Safety-critical applications in the aerospace domain require a high degree of reliability, security, and fault tolerance to ensure system integrity and prevent catastrophic failures. Traditionally, Integrated Modular Avionic platforms and ARINC 653 partitioning have been used to realize these characteristics. However, more complex systems and applications require solutions that reduce the configuration level, are flexible, scalable, and cost effective. Virtualization technology has proven to be a promising approach to address these challenges. However, there is currently no way for adaptive avionics platforms to respond autonomously to various system failures. A situation-based self-healing process does not exist for adaptive avionics platforms. To achieve this, a deterministic orchestration of virtual machines is required. This raises the question of how an autonomous, deterministic orchestration behavior can be generated for virtualized adaptive avionics platforms.

An algorithm is required that can perform situation-dependent decision-making processes within the avionics platform without violating the system’s integrity.
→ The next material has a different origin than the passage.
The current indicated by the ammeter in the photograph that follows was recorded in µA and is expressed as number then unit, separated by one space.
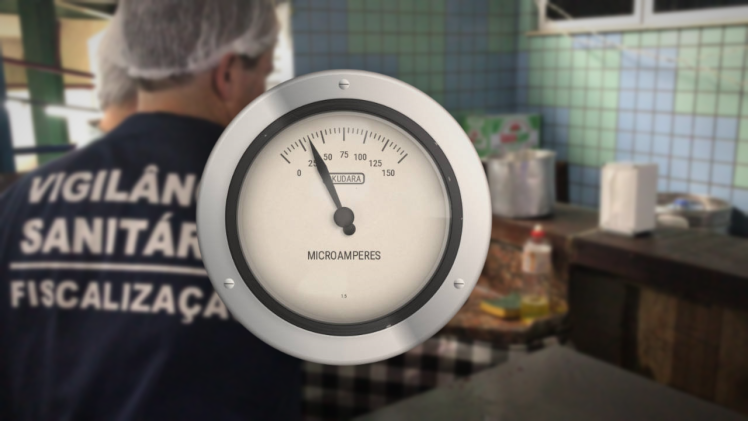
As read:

To address this, we propose Finite state machines for virtualization this purpose. To define these finite states, they are to be derived from the model-based database of the Open Avionic Architecture Model (OAAM). Formalities and rules are created to derive a deterministic virtualization process. Each virtualization architecture corresponds to a state in a state set. A transition from one state to another is defined by a set of so-called “input alphabet” and an “output alphabet”. The combination of input and output alphabets corresponds to the state transition function. The new state of the virtualization architecture is created from this. The challenge is to be able to produce an automatic derivation of the state transition functions, which can create a logical and meaningful reaction to changes in the virtualization architecture caused by failures. The Open Avionics Architecture (OAAM) model and topology discovery are used for this purpose. In the pre-flight phase, all virtualization failure modes are first analyzed in order to obtain the states and state combinations of the virtualization architecture.

The input alphabet is created from information in the OAAM model. These are conditions that can lead to a new system state. Conditions are a combination of the DAL level of the system function, input/outputs of the task blocks, type of partition, possible degradations, and the available resources within the processing unit. The output alphabet defines with possible actions of the virtual machine to move from one state to another. The creation, destruction, movement, and degradation of the partitions are used here as possible state transformations. The various input parameters are linked to the output parameters using rules and patterns. With the help of the data contained in the OAAM (input alphabet) and a formalized output alphabet, all states in the virtualization process can be derived and sent to the virtualization instance in the form of a table before operation. A combination of VM Observer and VM Handler can thus compare the state of the virtualization with the static state table and react according to the formalized output alphabet. In this way, deterministic behavior can be established for unforeseen failures in operations.